For multi-line Matching of html, use of the regular re. S (crawling Douban movie short ratings) and re. s short ratings
First, this article referred to the above two articles, crawled "invisible guest short comments" on the Douban film column, and imported them into cvs.
For the multi-line html of Regular Expression matching, re. S must be added based on the original one.
In this way, the end of each row is displayed in the form of \ n + space.
In fact, matching can be performed through .*? Directly filter out.
For more information, see the 13th rows.
In addition, the pandas module of python needs to be encoded and converted to use to_cvs of DataFrame to avoid garbled characters.

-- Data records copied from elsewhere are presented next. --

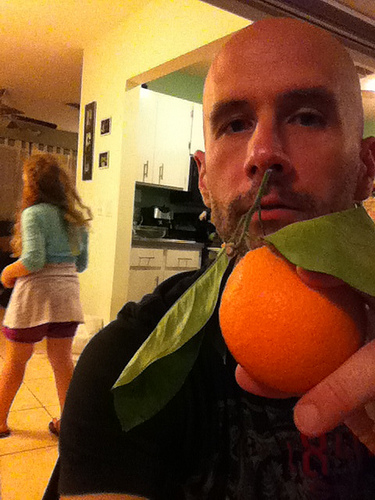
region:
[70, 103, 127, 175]
pictures on yellow wall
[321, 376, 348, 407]
ridges in man's finger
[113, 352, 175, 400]
edge of green leaf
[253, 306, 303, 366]
small grooves in orange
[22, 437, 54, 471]
tiles on floor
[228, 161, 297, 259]
stem of green leaf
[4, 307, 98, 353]
woman wearing purple shorts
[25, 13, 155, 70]
ridge in yellow ceiling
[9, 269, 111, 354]
woman wearing gray skirt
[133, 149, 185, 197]
the gold handle on yellow cabinet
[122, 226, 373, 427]
An orange with leaves on the stem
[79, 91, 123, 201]
Three pictures on the wall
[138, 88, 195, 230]
White cabinets on a blue wall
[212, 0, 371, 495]
A man with a black shirt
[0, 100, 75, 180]
White curtains are hanging in the room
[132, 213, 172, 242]
A clear bowl sits on the counter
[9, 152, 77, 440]
A woman in pink is walking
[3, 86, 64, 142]
The room has a ceiling fan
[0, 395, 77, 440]
The woman is wearing sandles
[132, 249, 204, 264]
The cabinets have silver handles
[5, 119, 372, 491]
The picture has an orange in it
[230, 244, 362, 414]
The orange is orange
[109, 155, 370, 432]
The orange has leaves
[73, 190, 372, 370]
The orange has green leaves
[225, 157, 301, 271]
The orange has a stem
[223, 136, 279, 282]
The orange has a green stem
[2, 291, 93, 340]
The girl is wearing shorts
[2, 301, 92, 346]
The girl is wearing magenta colored shorts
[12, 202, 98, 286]
The girl is wearing a shirt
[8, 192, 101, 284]
The girl is wearing a blue shirt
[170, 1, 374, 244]
Man looking at the camera.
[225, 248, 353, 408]
The man is holding an orange.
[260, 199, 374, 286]
The orange has green leaves.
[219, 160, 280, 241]
The orange's stem is green.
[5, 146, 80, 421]
A woman in the background.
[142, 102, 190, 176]
The cabinets are white.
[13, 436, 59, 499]
The floor is tile.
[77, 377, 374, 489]
The man's shirt is mostly black.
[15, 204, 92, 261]
The shirt is light blue.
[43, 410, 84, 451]
The woman is wearing sandals.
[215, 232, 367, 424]
Orange in man's hand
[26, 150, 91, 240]
Hair of lady walking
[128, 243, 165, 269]
Small kitchen drawer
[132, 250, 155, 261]
Handle on small beig drawer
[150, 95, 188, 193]
Left leg of lady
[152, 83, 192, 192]
Left beige cabinet door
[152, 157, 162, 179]
Left door handle of cabinet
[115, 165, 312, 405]
Green leaf in nose of man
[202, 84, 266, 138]
Right eye of man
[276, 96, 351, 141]
Left eye of man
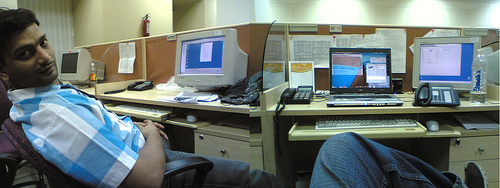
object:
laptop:
[326, 47, 405, 106]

1 # coding = UTF-8 2 import requests 3 import re 4 import pandas as pd 5 headers = {6 'user-agent': 'mozilla/5.0 (Macintosh; Intel Mac OS X 10_12_6) appleWebKit/537.36 (KHTML, like Gecko) Chrome/61.0.20.3.100 Safari/100', 7 'host': 'movie .douban.com '8} 9 cookies = {'cookies ': 'Your cookies '} 10 url = 'https: // movie.douban.com/subject/26580232/comments? Status = P '11 html = requests. get (url, headers = headers, cookies = cookies) 12 reg = re. compile (R' <a href = "(.*?) & Amp; status = P ".*? Class = "next"> ') 13 ren = re. compile (R' <span class = "comment-info"> .*? Class = ""> (.*?) </A> .*? <Span> .*? Title = "(.*?) "> </Span> .*? <Span .*? Title = "(.*?) "> .*? <P class = ""> (.*?) \ N', re. s) 14 while html. status_code = 200:15 url_next = 'https: // movie.douban.com/subject/26580232/comments'{re.findall (reg, html. text) [0] 16 keren = re. findall (ren, html. text) 17 data = pd. dataFrame (keren) 18 print (data) 19 print (url_next) 20 data. to_csv ('/Users/b1ancheng/Desktop/kerenduanping.csv', header = False, index = False, mode = 'a + ', encoding = "utf_8_sig ") 21 data = [] 22 keren = [] 23 html = requests. get (url_next, headers = headers, cookies = cookies)
Reference: http://www.python (tab). com/html/2017/pythonhexinbiancheng_0904/1170.html (remove parentheses)
Http://blog.csdn.net/eastmount/article/details/51082253
Hope you can give more comments and make progress together.